§ **What to do**
Begin with the line containing "- wastebasket [841,557,889,632]" and end with the last line of the data below; return those lines exactly, and only those.

Object presence transitions:
>>>>

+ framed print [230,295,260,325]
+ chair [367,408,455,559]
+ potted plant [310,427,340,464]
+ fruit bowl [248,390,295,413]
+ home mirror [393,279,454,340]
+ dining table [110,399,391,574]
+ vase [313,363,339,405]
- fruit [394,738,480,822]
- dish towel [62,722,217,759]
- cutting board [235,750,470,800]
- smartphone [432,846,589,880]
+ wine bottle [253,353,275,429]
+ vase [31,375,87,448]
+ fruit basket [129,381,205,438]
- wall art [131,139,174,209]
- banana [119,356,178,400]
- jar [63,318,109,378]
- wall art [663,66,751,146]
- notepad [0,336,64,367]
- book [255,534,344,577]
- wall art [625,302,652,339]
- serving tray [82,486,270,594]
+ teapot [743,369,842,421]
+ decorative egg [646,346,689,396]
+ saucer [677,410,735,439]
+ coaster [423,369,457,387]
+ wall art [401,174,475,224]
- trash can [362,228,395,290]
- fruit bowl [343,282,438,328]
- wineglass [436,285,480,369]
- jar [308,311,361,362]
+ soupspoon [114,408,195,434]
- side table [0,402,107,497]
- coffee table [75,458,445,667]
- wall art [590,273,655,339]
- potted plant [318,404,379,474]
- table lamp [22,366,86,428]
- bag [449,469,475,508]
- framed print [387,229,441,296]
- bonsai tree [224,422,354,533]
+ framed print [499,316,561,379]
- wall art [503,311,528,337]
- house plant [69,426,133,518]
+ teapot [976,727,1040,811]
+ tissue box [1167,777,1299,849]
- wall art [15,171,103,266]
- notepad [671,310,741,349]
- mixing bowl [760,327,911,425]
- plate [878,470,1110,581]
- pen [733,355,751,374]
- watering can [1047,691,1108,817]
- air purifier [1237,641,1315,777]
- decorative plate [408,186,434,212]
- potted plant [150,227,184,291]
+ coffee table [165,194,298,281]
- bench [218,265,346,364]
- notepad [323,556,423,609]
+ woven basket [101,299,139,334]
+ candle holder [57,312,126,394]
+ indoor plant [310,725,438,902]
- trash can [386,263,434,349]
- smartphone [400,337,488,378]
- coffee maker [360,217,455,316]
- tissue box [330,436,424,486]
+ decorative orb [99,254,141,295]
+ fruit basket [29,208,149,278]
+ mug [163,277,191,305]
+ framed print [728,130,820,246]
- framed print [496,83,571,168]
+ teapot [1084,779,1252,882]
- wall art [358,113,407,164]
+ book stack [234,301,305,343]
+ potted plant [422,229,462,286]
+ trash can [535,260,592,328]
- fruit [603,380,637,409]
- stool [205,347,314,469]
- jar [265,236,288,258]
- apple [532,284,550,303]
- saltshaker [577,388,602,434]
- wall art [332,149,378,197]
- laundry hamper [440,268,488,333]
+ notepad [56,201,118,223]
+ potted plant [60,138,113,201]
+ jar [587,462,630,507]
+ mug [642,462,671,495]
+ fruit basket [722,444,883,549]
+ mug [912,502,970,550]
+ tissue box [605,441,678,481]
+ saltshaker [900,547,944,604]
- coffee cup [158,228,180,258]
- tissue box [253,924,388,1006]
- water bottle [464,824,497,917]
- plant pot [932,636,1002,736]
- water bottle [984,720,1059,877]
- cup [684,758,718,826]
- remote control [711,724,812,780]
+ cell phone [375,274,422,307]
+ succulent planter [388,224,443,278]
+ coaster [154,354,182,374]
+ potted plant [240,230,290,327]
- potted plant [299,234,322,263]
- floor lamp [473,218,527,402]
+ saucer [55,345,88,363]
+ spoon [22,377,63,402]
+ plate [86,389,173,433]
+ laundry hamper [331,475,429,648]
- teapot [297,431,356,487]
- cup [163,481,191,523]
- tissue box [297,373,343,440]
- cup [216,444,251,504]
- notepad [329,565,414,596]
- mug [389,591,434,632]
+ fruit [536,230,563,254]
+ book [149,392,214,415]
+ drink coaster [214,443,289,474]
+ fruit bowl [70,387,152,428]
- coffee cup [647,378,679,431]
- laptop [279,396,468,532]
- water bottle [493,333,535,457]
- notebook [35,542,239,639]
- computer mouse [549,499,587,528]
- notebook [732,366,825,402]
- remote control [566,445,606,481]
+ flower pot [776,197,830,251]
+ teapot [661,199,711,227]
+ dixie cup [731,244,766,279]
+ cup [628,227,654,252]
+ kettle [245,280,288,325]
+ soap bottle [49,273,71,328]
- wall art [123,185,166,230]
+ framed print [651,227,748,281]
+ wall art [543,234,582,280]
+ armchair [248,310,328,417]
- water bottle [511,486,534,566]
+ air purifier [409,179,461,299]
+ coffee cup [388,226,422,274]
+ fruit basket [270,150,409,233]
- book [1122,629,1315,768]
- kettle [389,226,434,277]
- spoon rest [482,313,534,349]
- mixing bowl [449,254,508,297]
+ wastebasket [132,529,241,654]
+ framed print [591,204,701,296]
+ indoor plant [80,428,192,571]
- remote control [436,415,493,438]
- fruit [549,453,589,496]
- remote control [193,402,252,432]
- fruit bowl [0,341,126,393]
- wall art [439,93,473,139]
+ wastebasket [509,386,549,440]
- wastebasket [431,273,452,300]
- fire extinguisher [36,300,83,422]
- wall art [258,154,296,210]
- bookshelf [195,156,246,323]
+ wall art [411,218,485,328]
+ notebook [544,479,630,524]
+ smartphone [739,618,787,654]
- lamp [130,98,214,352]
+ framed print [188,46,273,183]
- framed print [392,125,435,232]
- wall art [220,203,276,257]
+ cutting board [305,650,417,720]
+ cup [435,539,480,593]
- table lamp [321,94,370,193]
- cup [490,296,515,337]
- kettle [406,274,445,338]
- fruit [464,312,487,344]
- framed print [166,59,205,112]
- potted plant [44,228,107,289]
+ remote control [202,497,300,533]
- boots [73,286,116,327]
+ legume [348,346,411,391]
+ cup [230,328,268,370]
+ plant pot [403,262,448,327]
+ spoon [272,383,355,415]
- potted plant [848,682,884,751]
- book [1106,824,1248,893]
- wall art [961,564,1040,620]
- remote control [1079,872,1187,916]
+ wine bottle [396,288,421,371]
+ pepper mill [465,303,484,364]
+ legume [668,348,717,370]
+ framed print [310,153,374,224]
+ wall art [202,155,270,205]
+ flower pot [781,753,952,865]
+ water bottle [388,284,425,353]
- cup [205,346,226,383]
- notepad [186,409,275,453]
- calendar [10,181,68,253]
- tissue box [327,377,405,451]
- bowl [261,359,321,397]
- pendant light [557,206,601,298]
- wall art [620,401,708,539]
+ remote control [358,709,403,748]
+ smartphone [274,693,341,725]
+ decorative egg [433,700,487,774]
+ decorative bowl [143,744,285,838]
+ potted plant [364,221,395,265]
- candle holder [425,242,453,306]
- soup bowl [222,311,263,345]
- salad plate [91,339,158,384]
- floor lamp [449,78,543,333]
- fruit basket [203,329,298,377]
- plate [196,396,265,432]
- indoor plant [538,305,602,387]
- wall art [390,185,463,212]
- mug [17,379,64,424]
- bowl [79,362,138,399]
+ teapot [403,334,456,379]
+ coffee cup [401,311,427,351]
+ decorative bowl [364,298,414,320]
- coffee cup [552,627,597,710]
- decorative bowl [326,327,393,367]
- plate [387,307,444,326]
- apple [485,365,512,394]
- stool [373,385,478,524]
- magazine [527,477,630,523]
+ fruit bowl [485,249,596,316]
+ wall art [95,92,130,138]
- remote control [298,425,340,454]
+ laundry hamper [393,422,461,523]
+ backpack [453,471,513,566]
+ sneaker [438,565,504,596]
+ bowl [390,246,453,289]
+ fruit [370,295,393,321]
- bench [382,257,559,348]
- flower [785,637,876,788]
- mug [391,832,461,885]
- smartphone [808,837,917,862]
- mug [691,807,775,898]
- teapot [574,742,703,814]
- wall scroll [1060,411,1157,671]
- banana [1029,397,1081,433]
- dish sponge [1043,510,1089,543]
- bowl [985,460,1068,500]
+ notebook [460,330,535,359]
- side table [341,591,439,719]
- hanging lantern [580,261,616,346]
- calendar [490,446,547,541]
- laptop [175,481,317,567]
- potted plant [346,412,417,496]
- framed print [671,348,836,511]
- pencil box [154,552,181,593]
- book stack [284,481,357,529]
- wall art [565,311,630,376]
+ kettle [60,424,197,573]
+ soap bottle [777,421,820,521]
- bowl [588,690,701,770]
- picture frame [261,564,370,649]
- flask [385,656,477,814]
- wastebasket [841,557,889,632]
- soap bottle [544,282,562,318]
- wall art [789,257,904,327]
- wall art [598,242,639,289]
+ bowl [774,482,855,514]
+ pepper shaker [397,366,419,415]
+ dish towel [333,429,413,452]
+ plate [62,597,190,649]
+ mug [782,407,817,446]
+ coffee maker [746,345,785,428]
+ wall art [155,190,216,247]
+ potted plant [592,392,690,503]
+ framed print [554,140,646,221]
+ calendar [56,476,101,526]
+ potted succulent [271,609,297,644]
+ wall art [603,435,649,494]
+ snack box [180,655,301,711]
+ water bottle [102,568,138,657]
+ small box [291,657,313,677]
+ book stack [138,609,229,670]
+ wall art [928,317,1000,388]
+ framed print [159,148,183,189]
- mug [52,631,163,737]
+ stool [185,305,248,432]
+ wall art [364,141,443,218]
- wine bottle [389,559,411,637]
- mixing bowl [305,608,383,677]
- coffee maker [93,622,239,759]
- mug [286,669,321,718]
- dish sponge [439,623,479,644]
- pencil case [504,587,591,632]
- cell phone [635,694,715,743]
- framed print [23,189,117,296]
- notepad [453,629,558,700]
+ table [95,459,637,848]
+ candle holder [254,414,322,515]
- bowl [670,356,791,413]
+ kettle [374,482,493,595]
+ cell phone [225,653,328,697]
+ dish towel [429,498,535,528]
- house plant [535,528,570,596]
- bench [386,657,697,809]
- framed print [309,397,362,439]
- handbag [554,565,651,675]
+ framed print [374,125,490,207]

<<<<

§ **Answer below**
- wastebasket [841,557,889,632]
- soap bottle [544,282,562,318]
- wall art [789,257,904,327]
- wall art [598,242,639,289]
+ bowl [774,482,855,514]
+ pepper shaker [397,366,419,415]
+ dish towel [333,429,413,452]
+ plate [62,597,190,649]
+ mug [782,407,817,446]
+ coffee maker [746,345,785,428]
+ wall art [155,190,216,247]
+ potted plant [592,392,690,503]
+ framed print [554,140,646,221]
+ calendar [56,476,101,526]
+ potted succulent [271,609,297,644]
+ wall art [603,435,649,494]
+ snack box [180,655,301,711]
+ water bottle [102,568,138,657]
+ small box [291,657,313,677]
+ book stack [138,609,229,670]
+ wall art [928,317,1000,388]
+ framed print [159,148,183,189]
- mug [52,631,163,737]
+ stool [185,305,248,432]
+ wall art [364,141,443,218]
- wine bottle [389,559,411,637]
- mixing bowl [305,608,383,677]
- coffee maker [93,622,239,759]
- mug [286,669,321,718]
- dish sponge [439,623,479,644]
- pencil case [504,587,591,632]
- cell phone [635,694,715,743]
- framed print [23,189,117,296]
- notepad [453,629,558,700]
+ table [95,459,637,848]
+ candle holder [254,414,322,515]
- bowl [670,356,791,413]
+ kettle [374,482,493,595]
+ cell phone [225,653,328,697]
+ dish towel [429,498,535,528]
- house plant [535,528,570,596]
- bench [386,657,697,809]
- framed print [309,397,362,439]
- handbag [554,565,651,675]
+ framed print [374,125,490,207]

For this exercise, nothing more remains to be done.